Dube TradePort sprouts two top deals
Dube TradePort Corporation has secured two major multimillion-rand deals that represent significant early milestones in delivering on its development goal of attracting investment and boosting KwaZulu-Natal’s global exports.
It has secured a E900 000 (R10.6 million) annual contract to export the Curcuma alismatifolia (Thai tulip) cut flowers, grown at its cutting edge AgriZone facility, to Holland and the US.
In another deal, Dube TradePort signed an agreement with Durban-based Reelin Bearings that will see the company investing about R70m in a new plant, which represents the first manufacturing investment attracted to the future Special Economic Zone (SEZ) near King Shaka International Airport.
Both deals were sealed late last year and revealed in the December edition of Dube TradePort’s in-house publication, Dube Times.
This follows its first private sector deal secured in May last year when Durban-based Shree Property Group signed a massive R300m deal with plans to develop a mega warehouse and distribution facility with Dube TradePort’s TradeZone.
The two latest deals come in the wake of the departure of former chief executive Rohan Persad and other executives. Persad resigned in August following graft allegations.
“The past 12 months have proved pivotal in the development of Dube TradePort as the heart of Africa’s first purpose-built ‘aerotropolis’,” acting chief executive Ayesha Swalah said in Dube Times.
Swalah said Shree Property Group’s decision was a clear indicator to the business community that Dube TradePort was a great place to invest and to conduct business.
“This was borne out by the fact that in October we secured a second major Dube TradeZone investment. Reelin Bearings signed a R35m deal to build one of the world’s most sophisticated bearing manufacturing and refurbishment facilities.”
Reelin Bearings had also secured an adjoining site, earmarked for expansion in the future expected to be a further R35m investment.
“The Dube AgriZone, too, has been active. Having achieved great success with the growing and provision of tomatoes, cucumbers and peppers, Dube AgriZone has diversified its cultivation activities and, most importantly, has secured an export contract for cut flowers,” said Swalah.
“Thai tulips are now being grown in one of our facility’s greenhouses by Carmel Nurseries, working in partnership with KP Holland, producing some 30 000 flowers for export to Amsterdam every week for a six-month period, being the Dutch off-season,” she added.
Responding to questions from The Mercury, Mlibo Bantwini, Dube TradePort’s AgriZone executive, said this first international contract was “significant” and was worth E900 000 a year.
“This contract will increase the reputation of the AgriZone as a good source of perishable produce and potentially increase air cargo from the region… It is early days. Five export shipments have taken place. This will be increased significantly over the next few months. One has been to the US and the rest have been to the Netherlands,” said Bantwini.
He said the Thai tulips were the main cut flower being grown in the AgriZone’s 40 000m2 greenhouse for cut flower production. A number of other cut flowers and pot plants were under cultivation.

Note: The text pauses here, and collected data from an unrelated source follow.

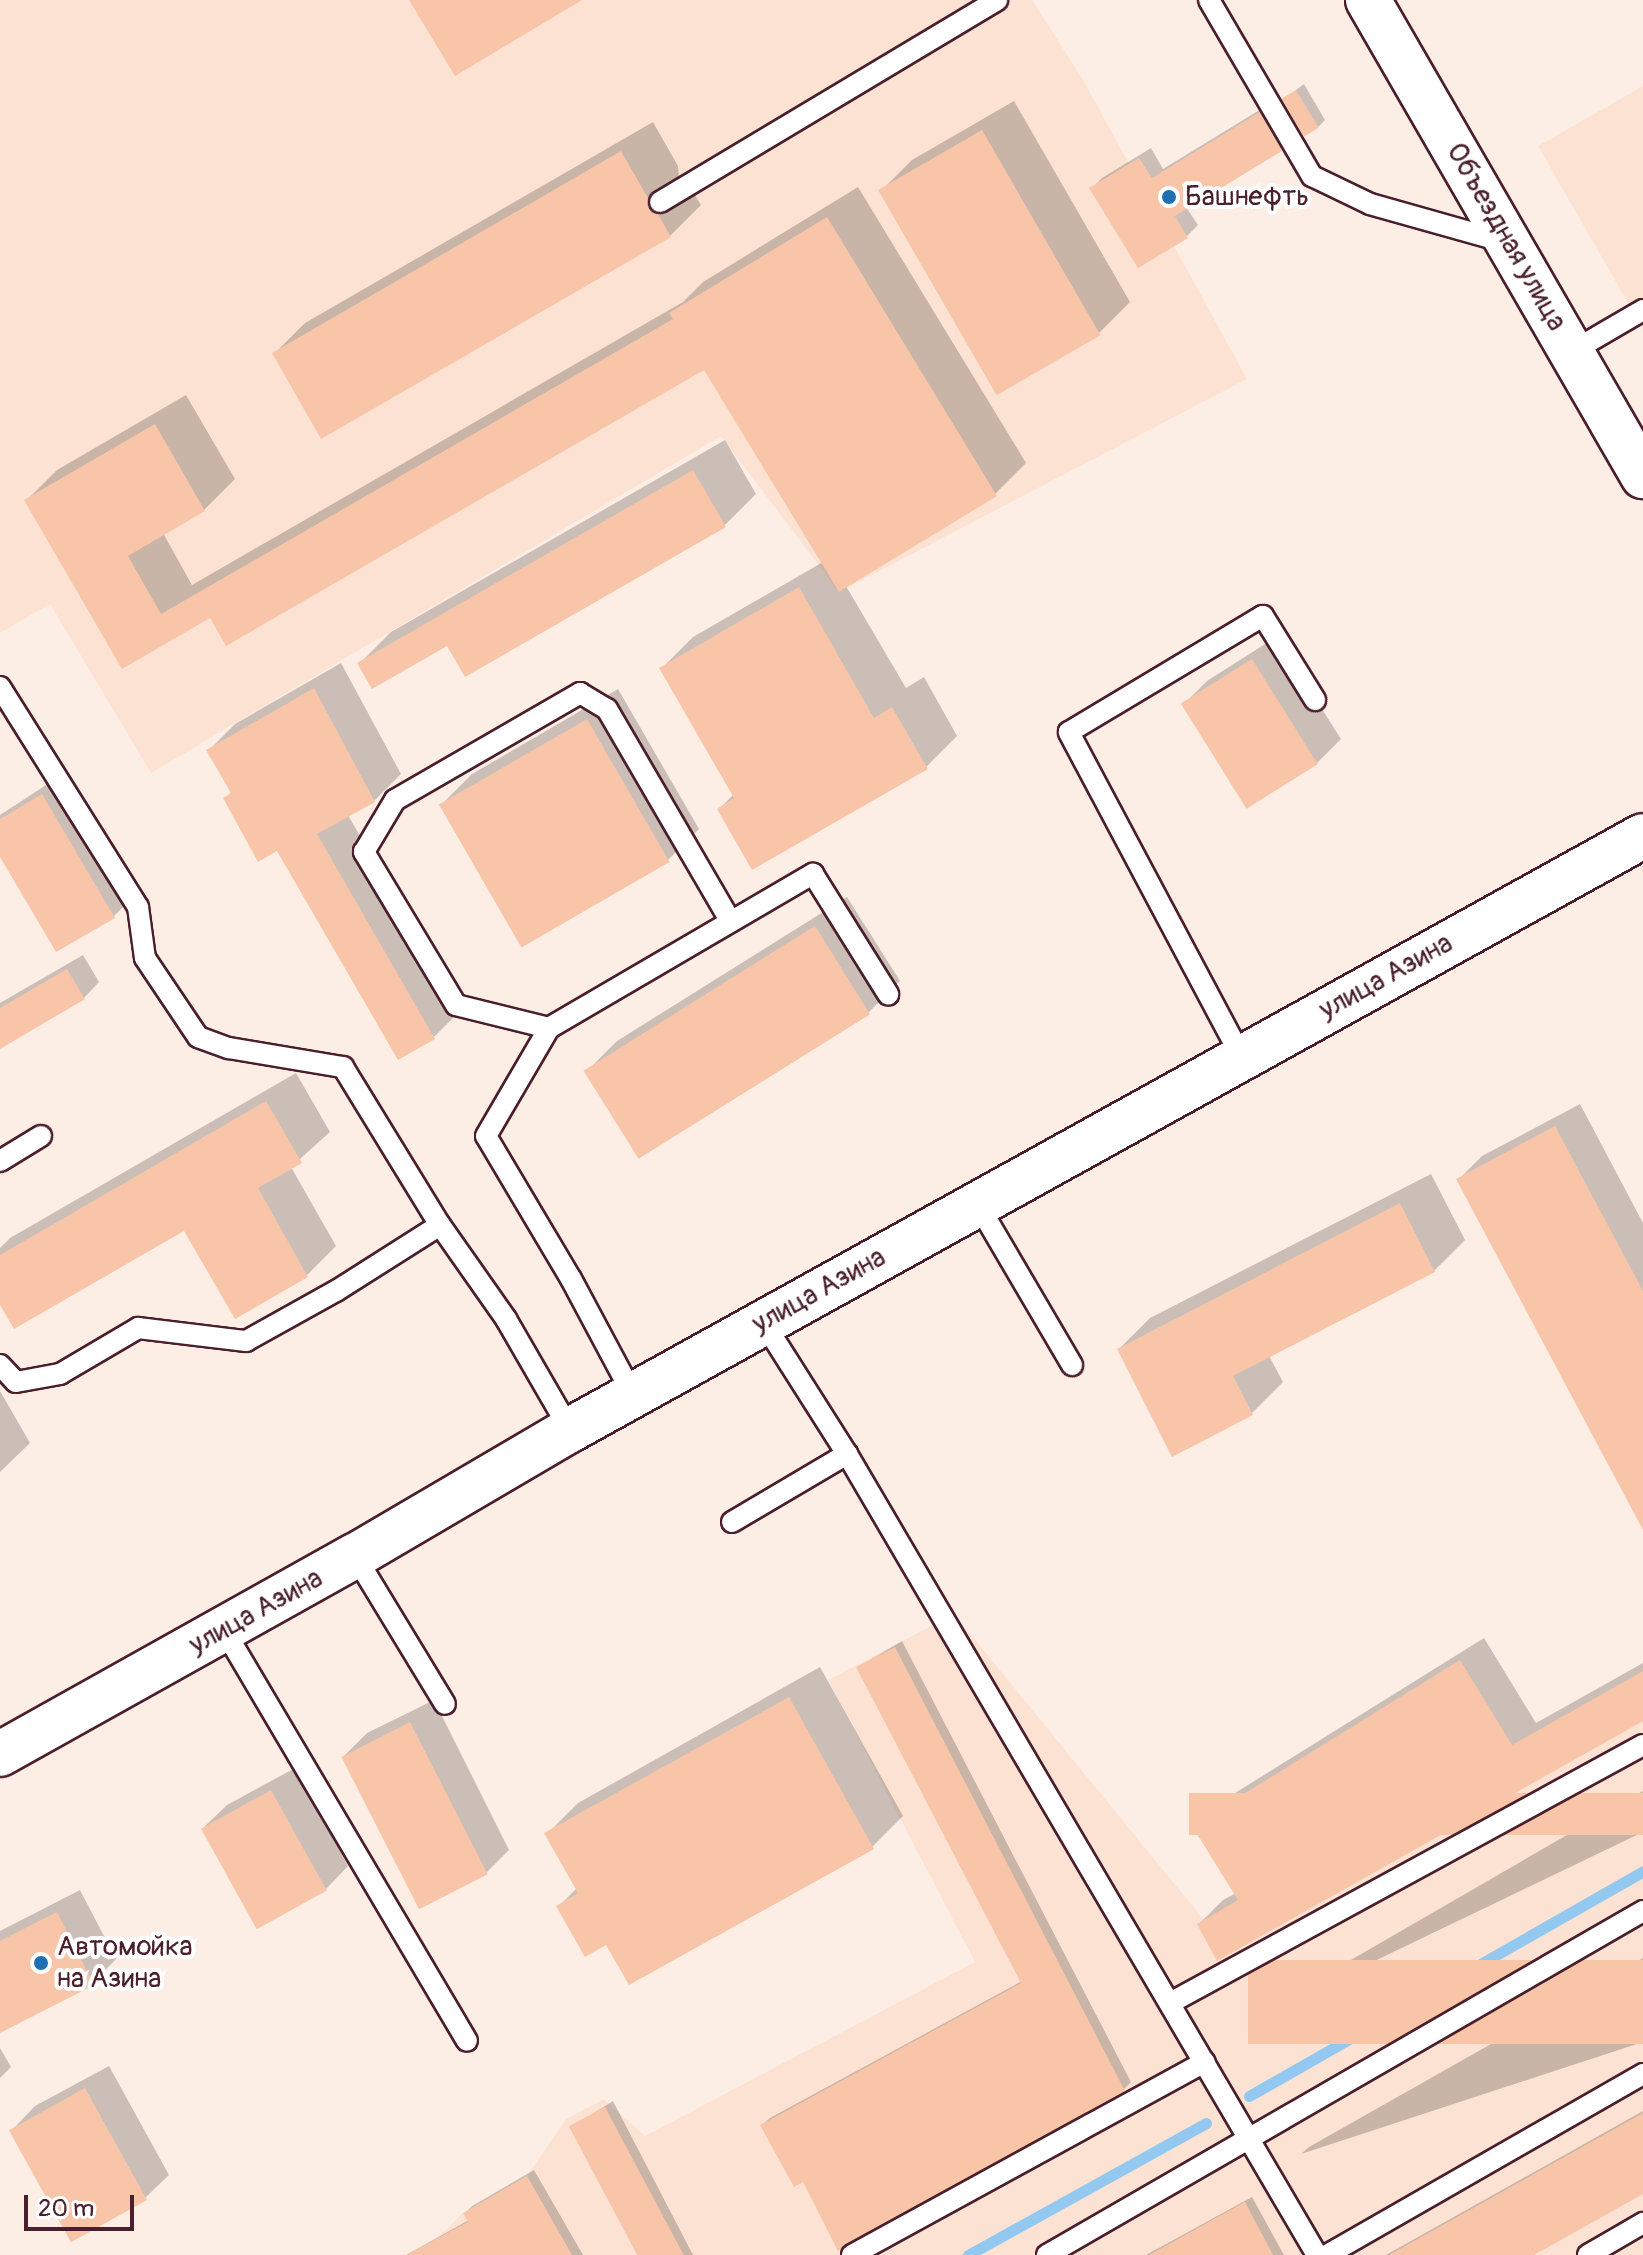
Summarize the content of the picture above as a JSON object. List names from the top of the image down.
{
  "streets": {
    "street": ["Объездная улица", "улица Азина"]
  },
  "places": ["Башнефть", "Автомойка на Азина"],
  "scale_bar": "20 m"
}
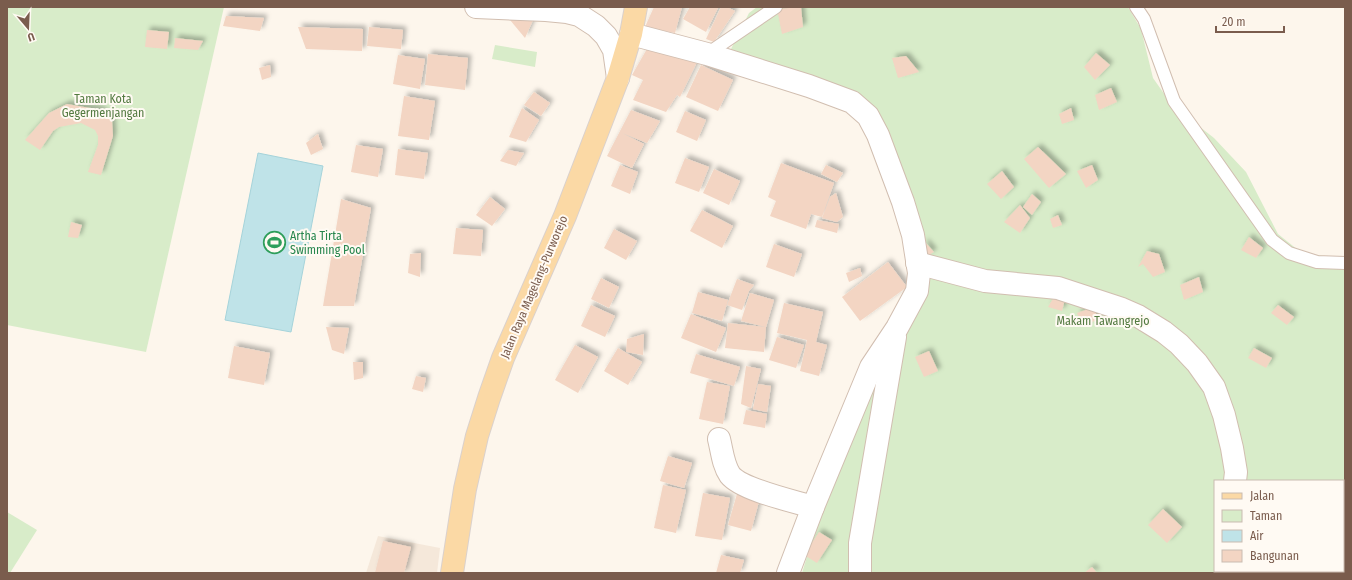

“One of the considerations Dube TradePort gave for a tenant for the facility, was a company that could export some of the produce. Carmel Nurseries (an old South African horticulture firm that previously had operations in Gauteng) had a working relationship with KP Holland and other international companies. KP Holland is one of the leading plant breeders and cut flower producers in Netherlands with operations in countries such as Brazil, Uganda and China,” said Bantwini.
“The aim is to focus on the KP Holland contract and service it well before venturing into other markets… Other markets targeted in future include the rest of the EU and the Middle East.”
Bantwini said the cut flowers were transported via the Emirates flight to Dubai. From Dubai they were transported to Schiphol Airport in Amsterdam.
Asked about export plans for vegetables grown at the AgriZone, he said negotiations were still under way regarding possible export to the Middle East. Product samples had been received favourably, but nothing had been finalised yet.
Speaking on the Reelin Bearings deal, Dube TradePort’s TradeZone executive, Hamish Erskine, said: “The deal is exceptionally significant as it maintains momentum of investment in the TradeZone, as well as attracting our first manufacturing company and another high profile, well-respected company.”
He said that to increase airfreight out of Durban, Dube TradePort had always envisioned attracting manufacturing companies and distributors of high value goods.
“The TradeZone is a specialised air freight and logistics orientated zone and is well-suited to be incorporated into a broader special economic zone,” added Erskine.
He said Reelin Bearings’ plans for the initial phase of construction had been submitted to Dube TradePort and construction was expected to commence by the end of April. With the development and moving of their facilities to Dube TradePort, Reelin Bearings was going to be opening markets into Africa.